В отличие от высокого слова страны (из таких «стран» вышли «народи») земля употреблено по отношению к некой поверхности, на которой есть место и зверям, и пресмыкающимся (с. 47). Человек и земля — нижний уровень именования, они обозначают слишком «телесные» и «земные» явления, чтобы включать их в живую ткань символического христианского образа. Но слова сѣмя, племя, предѣлъ также не годятся для этого, ибо присущи определенным библейским контекстам и потому всегда однозначны в своей отнесенности. Игра слов и построение живого образа происходят на среднем уровне обозначений. Слов людиязыци и народистраны вполне достаточно, чтобы в обобщенно-собирательном виде указать и на противоположность «верных» «неверным», и на отличия в их размещении на земле. Некоторая вещественность сохраняется и в обозначении людиязыки (у самого Кирилла Туровского языкъ часто употребляется для обозначения органа речи, с помощью которого можно «вещать»), но не в представлении о народах и странах, которые даны по возможности наиболее отвлеченно, как массы и пространства, неисчислимые и не дробящиеся на части. Слова народи и страны ближе к высокому стилю и символу.

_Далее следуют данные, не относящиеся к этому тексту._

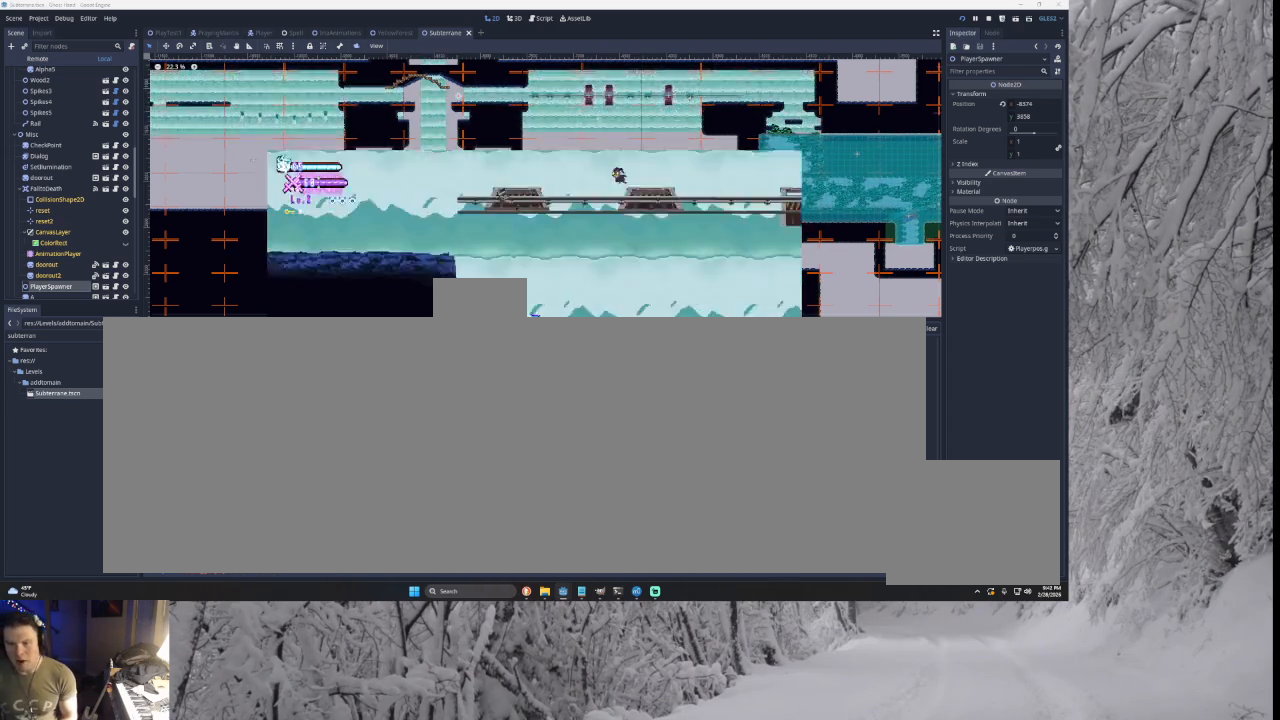
{"buttons": [], "left_stick": "center", "right_stick": "center", "events": [[100, "TRIANGLE", "up"], [333, "left_stick", "center"]]}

Последние дни Пафнутия Боровского в 1477 г. описывает его ученик Иннокентий; пораженный количеством прищедших проститься с блаженным, он говорит: «Не токмо же от князь и отъ княгинь, но и отъ прочего народа, отъ боляръ же и отъ простыхъ со всѣхъ странъ приходящихъ» (Пафнутий, с. 494) – в этом отразилось совершенно новое представление о совокупности лиц: князья выделены из народа, обособлены от него. Однако все остальные понимаются здесь как собирательная совокупность народа (простые и боляре). Эти попарные соотношения прослеживаются во многих книжных текстах, сохраняются на протяжении веков и понятны еще сегодня (журнальные и газетные рубрики говорят нам о «странах и народах», а не о «людях и языках»).

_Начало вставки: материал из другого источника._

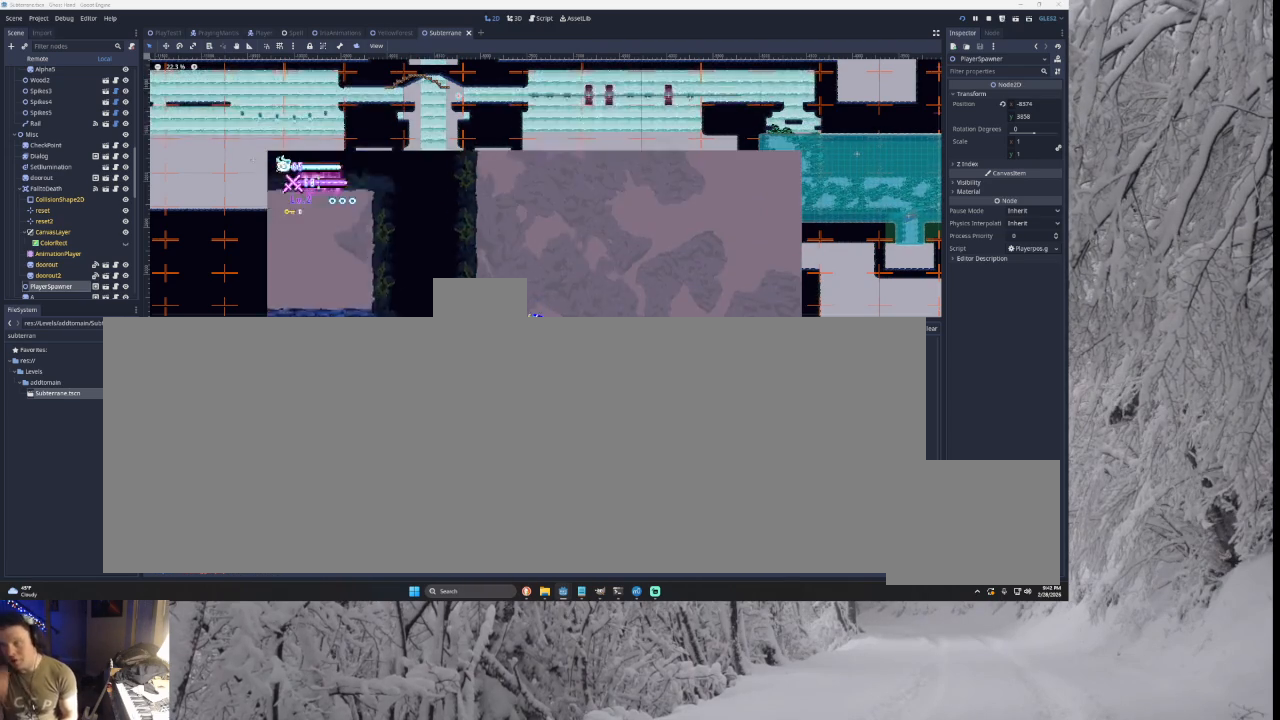
{"buttons": [], "left_stick": "center", "right_stick": "center", "events": []}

Итак, человек и люди – слова, которые имеют особое значение, потому что само желание снизить их стилистический ранг показывает нам пристрастное отношение церковного писателя к словам, языческое народное осмысление которых отличалось от принятого в книжной литературе, восходящей к библейским текстам. Они выражали идею о «человеке», который дан сам по себе, и о «людях», независимых в своем отношении к каким-либо установлениям власти (например, свободных от влияния церкви). Это следует из текстов Кирилла Туровского. Проследим это на других текстах.

Самая важная подробность: в древнейших текстах слово человѣкъ обычно употребляется в форме множественного числа. Что же это за «чловеци»?

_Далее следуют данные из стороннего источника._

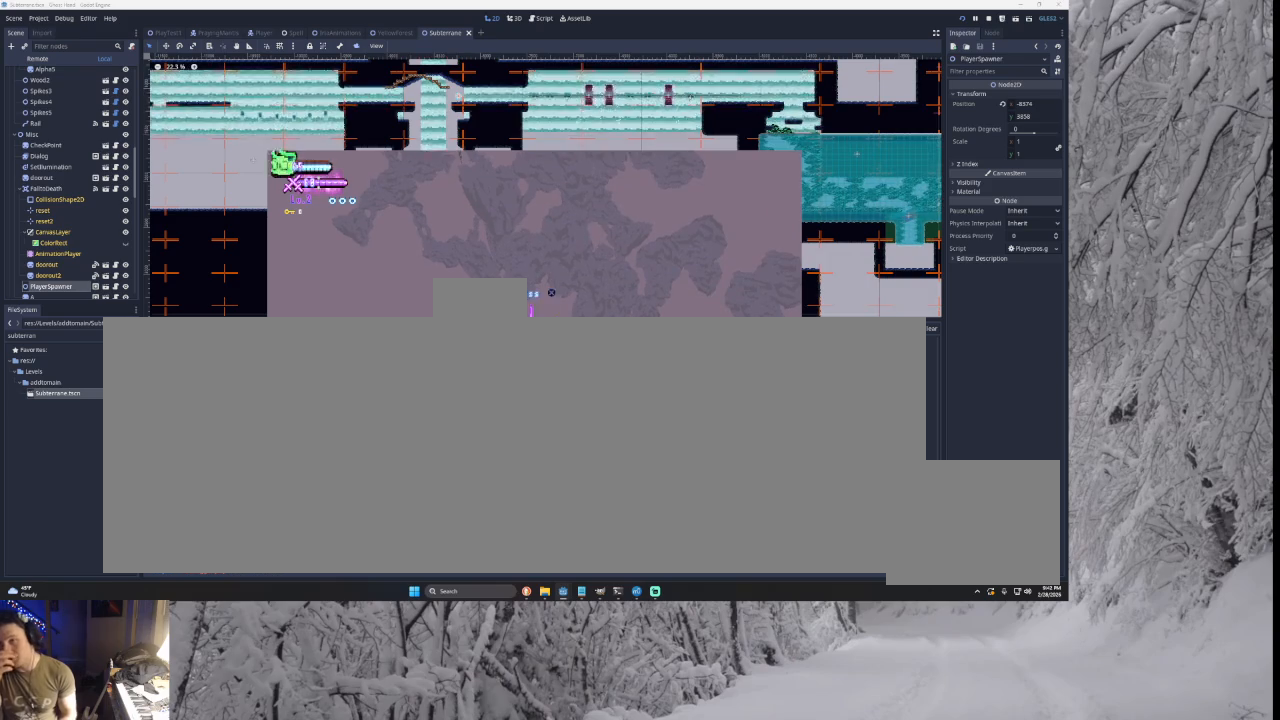
{"buttons": [], "left_stick": "center", "right_stick": "center", "events": []}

В «Печерском патерике» говорится о том, что человек – подобие бога, однако противопоставлен ему: славы ищут «от человекъ», а не от бога (Патерик, с. 101); «чловѣци» – не ангелы и потому не видят бога (с. 87), вообще же они ближе к богу, хотя и укоряют последнего (с. 168), беса всегда можно отогнать «отъ чловѣкъ». Люди просвещаются «в человѣкы» посредством божественного крещения (Поуч. свящ., с. 111); «къ живущимъ бо на земли человѣкомъ» обращается Иларион (Иларион, л. 169), а слава князя Владимира именно в том и состоит, что «бысть князь Володимиръ акы уста божия, и человѣкы от лести диаволя къ богу приведе» (Похв. Влад., л. 342б). В борениях неба и ада человек находится где-то посредине – это общее место христианской литературы. У Иоанна Экзарха «небесьскыи ангели и земьни намъ человѣци» (Ио. Экзарх., с. 20); такие оценки могут меняться местами: «земние ангели и небеснии человѣци» (Поуч. свящ., с. 111); вся разница в том, что в отличие от ангела человеку – существу во плоти (Прол. поуч., л. 2626) – противопоставлен «богъ, имый человѣци, богомъ зовемъ бога» (Ио. Экзарх., с. 90). До ХѴII в. троичное заселение сфер подчеркивалось в любом тексте; даже в грамматическом руководстве части речи, грамматические категории и формы языка делятся по относительной ценности в зависимости от того, с чем они соотносятся: с ангельским ликом (имя), с тем, что «отпадщо» (например, с бесами соотносится глагол), или с тем, что «посрѣдне» (чловѣци соотносится с причастием, промежуточной между глаголом и именем формой). В «Житии Ольги» обнаруживаем интересное противопоставление: «И бѣша вси людие невѣдуще бога, и [Ольга] немалы печаловаше, видящи вся человекы прелщени дьяволомъ» (Жит. Ольги, л. 381). Гражданское состояние (люди) противопоставлено здесь духовному посвящению (человекы). Важно одно: то, что выражено «причастной» формой человѣки (а не люди, не народъ), противопоставлено божественным силам; лишь понятие, выраженное формой чловѣци, достойно подобного сопоставления, всегда представляя некое множество. Сочетание мнози бо человѣци часто встречается в древних текстах, оригинальных и переводных.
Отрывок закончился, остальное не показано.